SpatiaLite and Python

shortly telling my first-hand experience

2011 January 10
Quick intro: I recently posted a short story telling my experiences about SpatiaLite and Java (Xerial JDBC connector).
Conforming to a politically correct equal opportunities approach I'll now tell you the same story yet again: this time using Python and the pyspatialite connector.

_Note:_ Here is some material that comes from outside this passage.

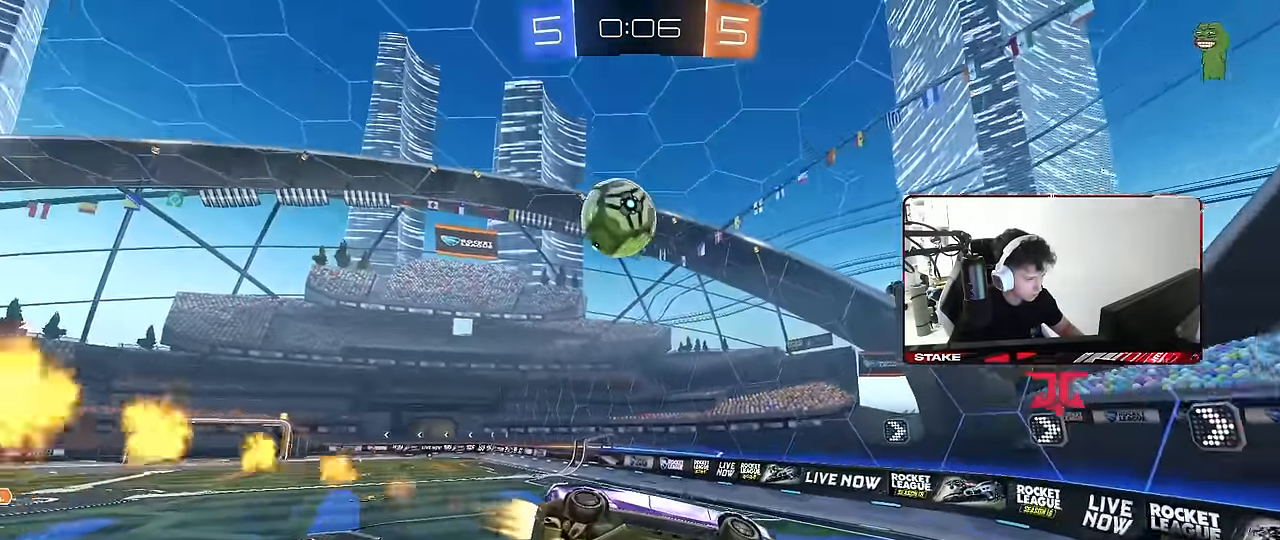
{"keys": ["a", "w"], "mouse": [], "mouse_move": "still", "events": [[50, "d", "down"], [50, "shift", "down"], [100, "a", "up"], [134, "s", "up"], [184, "shift", "up"], [234, "a", "down"], [234, "d", "up"], [234, "mouse_left", "up"], [284, "w", "down"], [384, "a", "up"], [434, "a", "down"]]}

Python too is widespread: lots of developers use Python as their main development language.
That's not all: the very popular QGIS [the most commonly used open source desktop GIS] strongly supports Python integration: lots of QGIS plugins are written in Python.
And I recently noticed an increasing number of posts on the SpatiaLite User Group mailing list [http://groups.google.com/group/spatialite-users] about obscure issues and conflicts related to QGIS Python plugins.
So I'm quite sure that an up-to-data review about this topic surely is welcome for any people interested in both SpatiaLite and QGIS.

Test environment


Linux Debian:
just to be sure to check an up-to-date state-of-the-art I've actually used Debian Squeeze (32 bit). So I'm actually sure that all required packages are reasonably using the most recent version.

Python:
python-2.6.6 was already installed on my testbed system, so I was immediately ready to start my test.

pyspatialite connector:
the connector source is available for download at: http://code.google.com/p/pyspatialite/
I've actually downloaded the latest supported version: http://pyspatialite.googlecode.com/files/pyspatialite-2.6.1.tar.gz
In order to build and install the pyspatialite connector I used the canonical Python scripts:

$ python setup.py build
... verbose output follows [suppressed] ...
$ su
# python setup.py install

Very important notice: I soon discovered that simply using the standard build script wasn't enough: this way I got an obsolete SpatiaLite v.2.3.1 and that's not at all a good thing.

Caveat

The most recent QGIS versions (1.6 / 1.7 trunk) are actually using SpatiaLite v.2.4.0 so any Python plugin using the previous v.2.3.1 can easily cause conflicts due to version incompatilibiles.
And this fully accounts for any issue noticed by QGIS users.

Patching setup.py


I quickly discovered that supporting the most recent SpatiaLite v.2.4.0-RC4 was actually a piece of cake: I simply had to change two lines in the setup.py script (line 87 and followings).

def get_amalgamation():
    """Download the Spatialite amalgamation if it isn't there, already."""
    if os.path.exists(AMALGAMATION_ROOT):
        return
    os.mkdir(AMALGAMATION_ROOT)
    print "Downloading amalgation."

    # find out what's current amalgamation ZIP file
    download_page = urllib.urlopen("http://www.gaia-gis.it/spatialite-2.4.0-4/sources.html").read()
    pattern = re.compile("(libspatialite-amalgamation.*?\.zip)")
    download_file = pattern.findall(download_page)[0]
    amalgamation_url = "http://www.gaia-gis.it/spatialite-2.4.0-4/"+ download_file
    zip_dir = string.replace(download_file,'.zip','')
    # and download it
    urllib.urlretrieve(amalgamation_url, "tmp.zip")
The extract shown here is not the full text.